Probabilities for exact rolls

The values below show the chances for each roll to occur exactly. I also added in straight roll calculations to provide a comparison, and color-coded the matching columns.

The column showing the odds simply show a ratio of two probabilities. In this case, the Non-Halfling probability divided by the Halfling probability shows how much more likely you are to roll exactly \$x\$ when you are not a halfling.

In general, you are more likely to roll the lower values when not a halfling, but not by much. The exceptions are for rolling 1's (you are really not likely to roll them) and rolling 2 through 5 if with advantage. But otherwise, the odds are generally within 0.9 to 1.1, so there is not a very large effect.

PDF

Probabilities for cumulative rolls

The values below show the chances for each roll to occur cumulatively -- ie, the row for Roll = 4 shows the chances of getting at least a 4 in the different scenarios. I also added in straight roll calculations to provide a comparison, and a column on odds.

CDF


Solution

Let's calculate \$Pr(X = x)\$ with a straight roll, with Advantage, and with Disadvantage.

Straight Roll

If you roll a \$2\$ through \$20\$, you must keep it. But if you roll a \$1\$, you reroll it and keep the second result. The second roll has a \$\frac{1}{20}\$ chance of happening, but branches out to a further \$20\$ equally-likely possibilities. This means if we want to get a specific roll of \$x\$, the chances are:

\begin{align*} Pr(X = x) = \frac{1}{20} + (\frac{1}{20} \times \frac{1}{20}) = \frac{21}{400} = 5.25\%\ \end{align*}

But to roll a \$1\$, you must roll \$1\$'s both times:

\begin{align*} Pr(X = x) = \frac{1}{20} \times \frac{1}{20} = \frac{1}{400} = 0.25\%\ \end{align*}

With Advantage

There are many sub-cases here that we have to go over.
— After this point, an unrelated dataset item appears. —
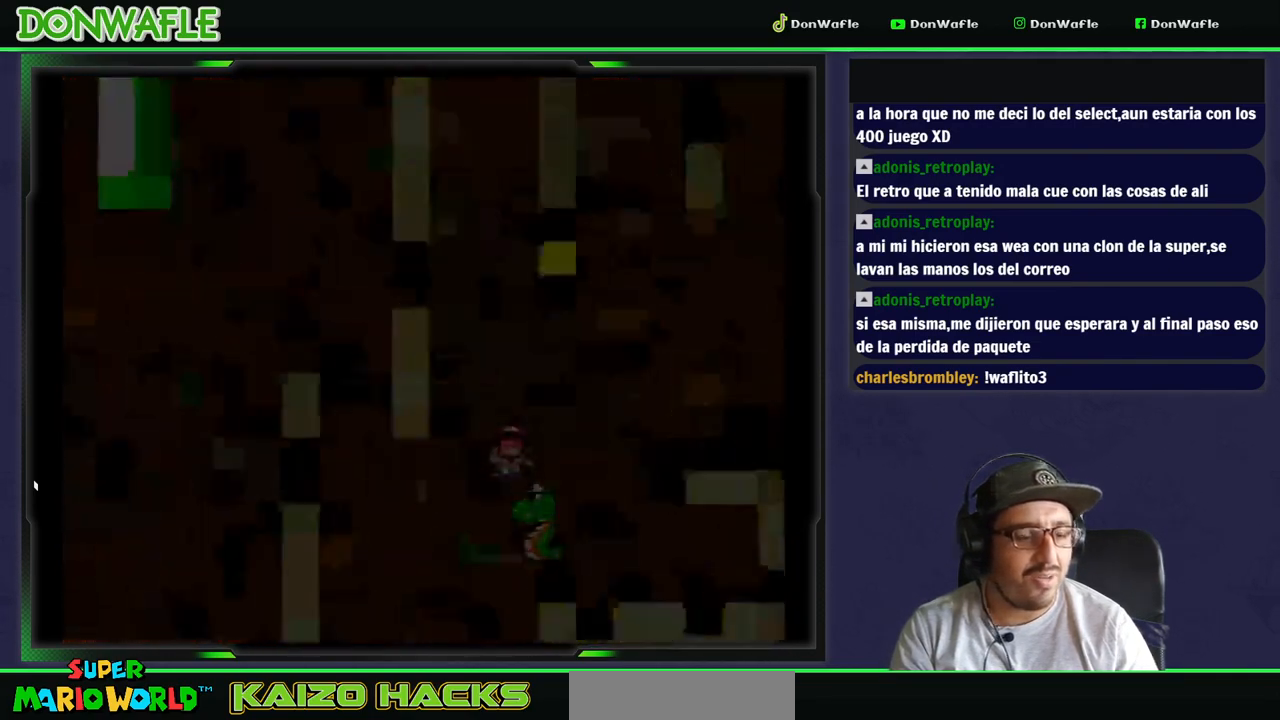
{"buttons": [], "events": []}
Let's say we wanted to roll a \$10\$ exactly:

  • If you roll a \$10\$ on the first dice, and not a \$1\$ or a \$10\$ or higher on the second (and count this twice, by symmetry);

  • If you roll a \$10\$ on both dice;

  • If you roll a \$1\$ on the first dice, and not a \$1\$ or a \$10\$ or higher on the second, and you roll a \$10\$ on the re-roll (and count this twice, by symmetry);

  • If you roll a \$1\$ on both dice, and roll a \$10\$ on the re-roll;

  • If you roll a \$10\$ on the first dice, a \$1\$ on the second, and you roll a \$10\$ or less on the re-roll (and count this twice, by symmetry).
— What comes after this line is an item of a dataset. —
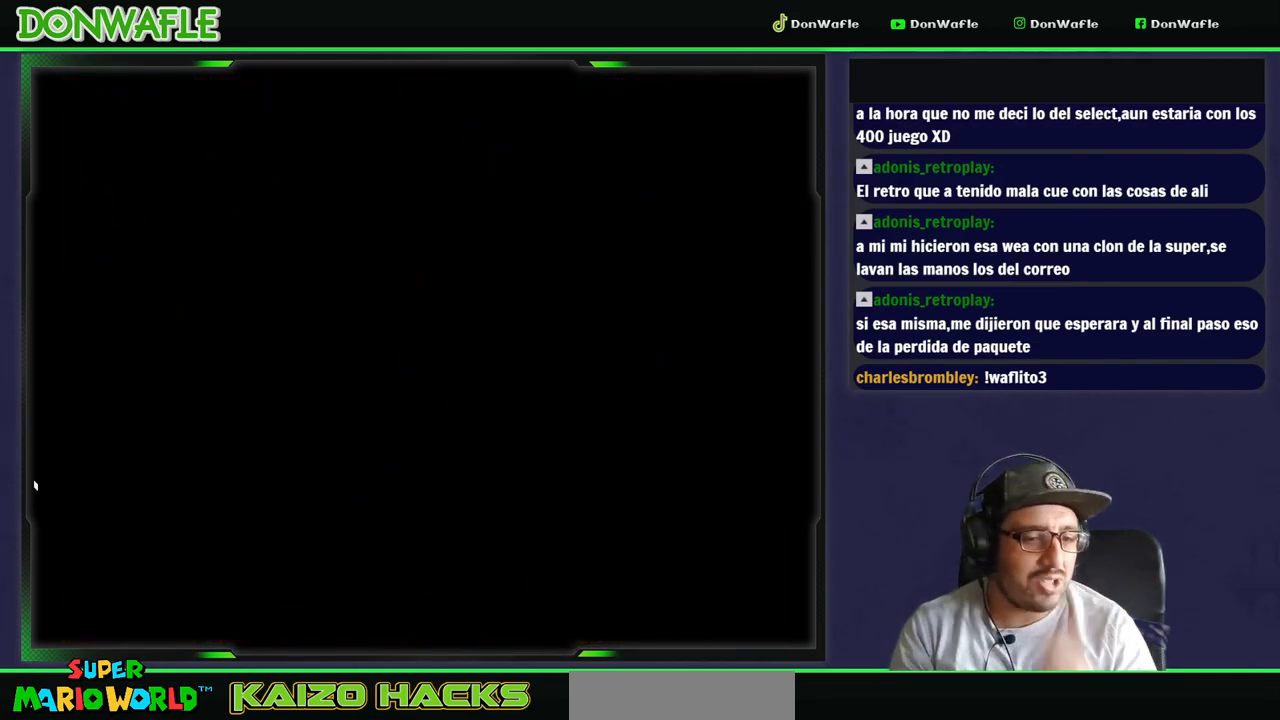
{"buttons": ["Y"], "events": [[333, "Y", "down"]]}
The probabilities are (with the terms in order of the above):

\begin{align*} Pr(X = 10) = (2 \times \frac{1}{20} \times \frac{8}{20}) + (\frac{1}{20} \times \frac{1}{20}) + (2 \times \frac{1}{20} \times \frac{8}{20} \times \frac{1}{20}) + (\frac{1}{20} \times \frac{1}{20} \times \frac{1}{20}) + (2 \times \frac{1}{20} \times \frac{1}{20} \times \frac{10}{20}) \end{align*} \begin{align*} Pr(X = 10) = \frac{377}{8000} = 4.7125\% \end{align*}

If you can spot the pattern above, we can generalize that as:

\begin{align*} Pr(X = x) = (2 \times \frac{1}{20} \times \frac{x-2}{20}) + (\frac{1}{20} \times \frac{1}{20}) + (2 \times \frac{1}{20} \times \frac{x-2}{20} \times \frac{1}{20}) + (\frac{1}{20} \times \frac{1}{20} \times \frac{1}{20}) + (2 \times \frac{1}{20} \times \frac{1}{20} \times \frac{x}{20}) \end{align*} \begin{align*} Pr(X = x) = \frac{21 \times (x-2)}{4000} + \frac{x}{4000} + \frac{21}{8000} \end{align*}

Where \$x\$ is the number we want to roll exactly.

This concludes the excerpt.